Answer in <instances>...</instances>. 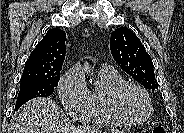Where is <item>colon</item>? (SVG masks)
<instances>
[{
	"label": "colon",
	"mask_w": 184,
	"mask_h": 133,
	"mask_svg": "<svg viewBox=\"0 0 184 133\" xmlns=\"http://www.w3.org/2000/svg\"><path fill=\"white\" fill-rule=\"evenodd\" d=\"M164 132H165L164 128L160 127V126H158L154 129V133H164Z\"/></svg>",
	"instance_id": "obj_1"
}]
</instances>
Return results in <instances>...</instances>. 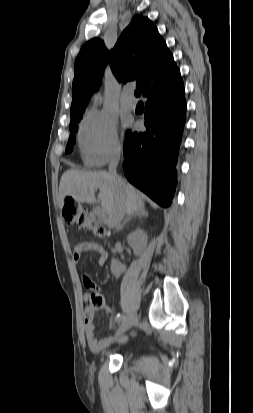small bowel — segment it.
Returning <instances> with one entry per match:
<instances>
[{"label": "small bowel", "instance_id": "1", "mask_svg": "<svg viewBox=\"0 0 253 413\" xmlns=\"http://www.w3.org/2000/svg\"><path fill=\"white\" fill-rule=\"evenodd\" d=\"M94 251L98 256V263L100 266H103L108 254L107 251L100 245L93 243V242H81L78 243L73 252V260L74 262L79 265L81 261L82 254L84 252ZM83 281L85 286L88 288L91 284H93L92 280L88 275H84ZM88 297H85L86 306L84 311V331H85V338L87 340L88 346L93 353H100L103 349H105L108 345L116 340L114 336L106 337L103 339H97L95 337L96 325L94 323V310L93 308L87 303ZM115 321V318L113 319ZM119 341L125 340V337L118 339Z\"/></svg>", "mask_w": 253, "mask_h": 413}]
</instances>
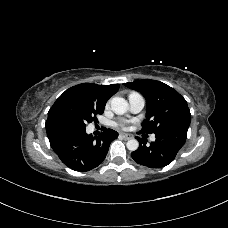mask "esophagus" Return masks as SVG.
Instances as JSON below:
<instances>
[{"mask_svg":"<svg viewBox=\"0 0 228 228\" xmlns=\"http://www.w3.org/2000/svg\"><path fill=\"white\" fill-rule=\"evenodd\" d=\"M119 136H120L122 139H124V140H129V139L132 138L131 135H129V134H124V133L120 134Z\"/></svg>","mask_w":228,"mask_h":228,"instance_id":"esophagus-1","label":"esophagus"}]
</instances>
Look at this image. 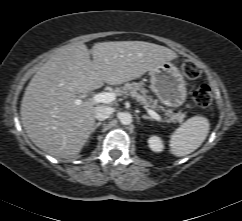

• • •

> **Short problem**
Set down the rows again word for word, starting with the line that contains "masks as SVG." and continuing through the last line of the rows, with both of those lines included and the pictures left out.

> **Exercise output**
mask "esophagus" Return masks as SVG.
Instances as JSON below:
<instances>
[{"mask_svg":"<svg viewBox=\"0 0 228 228\" xmlns=\"http://www.w3.org/2000/svg\"><path fill=\"white\" fill-rule=\"evenodd\" d=\"M119 136H120L122 139H124V140H129V139L132 138L131 135H129V134H124V133L120 134Z\"/></svg>","mask_w":228,"mask_h":228,"instance_id":"esophagus-1","label":"esophagus"}]
</instances>
Look at this image. 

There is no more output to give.